DIRECTIONS »
Using the data below, tally the lines that include the string "transcribe". Only the number is wanted.

DATASET RECORDS START

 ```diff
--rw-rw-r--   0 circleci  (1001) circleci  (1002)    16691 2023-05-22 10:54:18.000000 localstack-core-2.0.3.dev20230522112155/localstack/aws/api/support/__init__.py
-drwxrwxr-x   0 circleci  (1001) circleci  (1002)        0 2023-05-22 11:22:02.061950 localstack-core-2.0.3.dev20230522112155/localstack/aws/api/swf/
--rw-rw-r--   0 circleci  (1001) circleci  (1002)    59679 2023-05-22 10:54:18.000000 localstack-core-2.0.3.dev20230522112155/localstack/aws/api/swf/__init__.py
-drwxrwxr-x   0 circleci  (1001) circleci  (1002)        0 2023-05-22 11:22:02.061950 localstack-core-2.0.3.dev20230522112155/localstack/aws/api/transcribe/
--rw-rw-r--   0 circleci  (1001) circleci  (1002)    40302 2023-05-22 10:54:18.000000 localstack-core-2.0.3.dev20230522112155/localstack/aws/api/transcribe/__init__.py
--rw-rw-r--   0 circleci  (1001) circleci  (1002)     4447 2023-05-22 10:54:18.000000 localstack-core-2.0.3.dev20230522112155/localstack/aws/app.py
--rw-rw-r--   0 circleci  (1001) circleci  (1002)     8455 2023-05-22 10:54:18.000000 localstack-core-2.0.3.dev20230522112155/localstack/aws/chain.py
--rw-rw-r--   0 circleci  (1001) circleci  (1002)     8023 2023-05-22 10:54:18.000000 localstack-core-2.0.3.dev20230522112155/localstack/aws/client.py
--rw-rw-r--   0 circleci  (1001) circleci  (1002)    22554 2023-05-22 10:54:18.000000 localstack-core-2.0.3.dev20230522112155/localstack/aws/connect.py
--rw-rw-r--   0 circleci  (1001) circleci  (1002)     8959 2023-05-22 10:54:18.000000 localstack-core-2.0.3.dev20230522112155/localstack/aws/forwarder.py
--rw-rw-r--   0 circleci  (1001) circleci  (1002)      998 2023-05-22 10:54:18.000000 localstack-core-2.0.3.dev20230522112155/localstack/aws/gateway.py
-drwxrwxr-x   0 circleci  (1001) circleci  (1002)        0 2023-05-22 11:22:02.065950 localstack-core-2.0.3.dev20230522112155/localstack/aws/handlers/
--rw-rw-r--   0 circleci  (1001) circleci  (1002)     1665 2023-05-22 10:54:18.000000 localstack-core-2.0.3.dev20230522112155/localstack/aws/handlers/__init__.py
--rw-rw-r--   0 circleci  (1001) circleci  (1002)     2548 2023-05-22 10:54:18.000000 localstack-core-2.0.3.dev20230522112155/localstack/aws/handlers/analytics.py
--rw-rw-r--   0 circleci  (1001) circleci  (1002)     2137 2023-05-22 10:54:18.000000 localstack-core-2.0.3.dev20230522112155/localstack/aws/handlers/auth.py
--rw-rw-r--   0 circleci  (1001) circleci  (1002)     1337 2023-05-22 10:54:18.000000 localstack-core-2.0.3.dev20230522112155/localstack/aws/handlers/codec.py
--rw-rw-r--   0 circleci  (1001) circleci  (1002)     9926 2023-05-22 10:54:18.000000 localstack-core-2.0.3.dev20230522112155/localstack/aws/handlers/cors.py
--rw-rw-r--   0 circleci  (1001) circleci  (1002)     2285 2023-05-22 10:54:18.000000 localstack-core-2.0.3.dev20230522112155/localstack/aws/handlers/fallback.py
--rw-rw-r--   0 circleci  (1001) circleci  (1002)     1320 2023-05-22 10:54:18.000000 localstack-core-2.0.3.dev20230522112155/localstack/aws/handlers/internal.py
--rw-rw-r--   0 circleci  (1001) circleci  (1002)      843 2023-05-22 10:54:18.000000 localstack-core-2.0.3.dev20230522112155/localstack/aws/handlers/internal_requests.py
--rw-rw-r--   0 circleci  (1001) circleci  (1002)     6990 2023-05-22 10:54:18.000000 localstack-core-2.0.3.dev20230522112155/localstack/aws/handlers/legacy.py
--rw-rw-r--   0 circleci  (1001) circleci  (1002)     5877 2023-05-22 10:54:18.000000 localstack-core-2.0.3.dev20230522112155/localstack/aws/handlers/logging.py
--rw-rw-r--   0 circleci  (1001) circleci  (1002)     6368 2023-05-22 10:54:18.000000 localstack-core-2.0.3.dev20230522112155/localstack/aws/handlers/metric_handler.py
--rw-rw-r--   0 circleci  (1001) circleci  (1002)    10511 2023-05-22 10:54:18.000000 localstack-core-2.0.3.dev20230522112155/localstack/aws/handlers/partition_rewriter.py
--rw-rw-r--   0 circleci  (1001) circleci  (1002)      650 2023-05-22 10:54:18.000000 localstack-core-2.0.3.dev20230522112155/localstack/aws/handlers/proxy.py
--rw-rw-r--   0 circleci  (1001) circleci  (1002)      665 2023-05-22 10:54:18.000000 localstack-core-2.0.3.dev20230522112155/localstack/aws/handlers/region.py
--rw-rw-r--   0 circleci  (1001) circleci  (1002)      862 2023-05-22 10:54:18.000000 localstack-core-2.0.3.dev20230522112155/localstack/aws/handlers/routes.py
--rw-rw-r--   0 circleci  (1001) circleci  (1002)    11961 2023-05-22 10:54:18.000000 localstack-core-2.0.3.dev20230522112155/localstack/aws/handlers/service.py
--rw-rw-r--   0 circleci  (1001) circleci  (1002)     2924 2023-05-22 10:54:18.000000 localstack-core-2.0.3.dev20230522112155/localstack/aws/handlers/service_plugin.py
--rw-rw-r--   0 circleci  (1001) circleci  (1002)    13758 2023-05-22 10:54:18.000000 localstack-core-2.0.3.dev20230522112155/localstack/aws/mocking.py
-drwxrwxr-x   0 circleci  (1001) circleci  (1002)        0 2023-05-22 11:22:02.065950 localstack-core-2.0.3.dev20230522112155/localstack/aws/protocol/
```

DATASET RECORDS END

REPLY TO THE EXERCISE »
2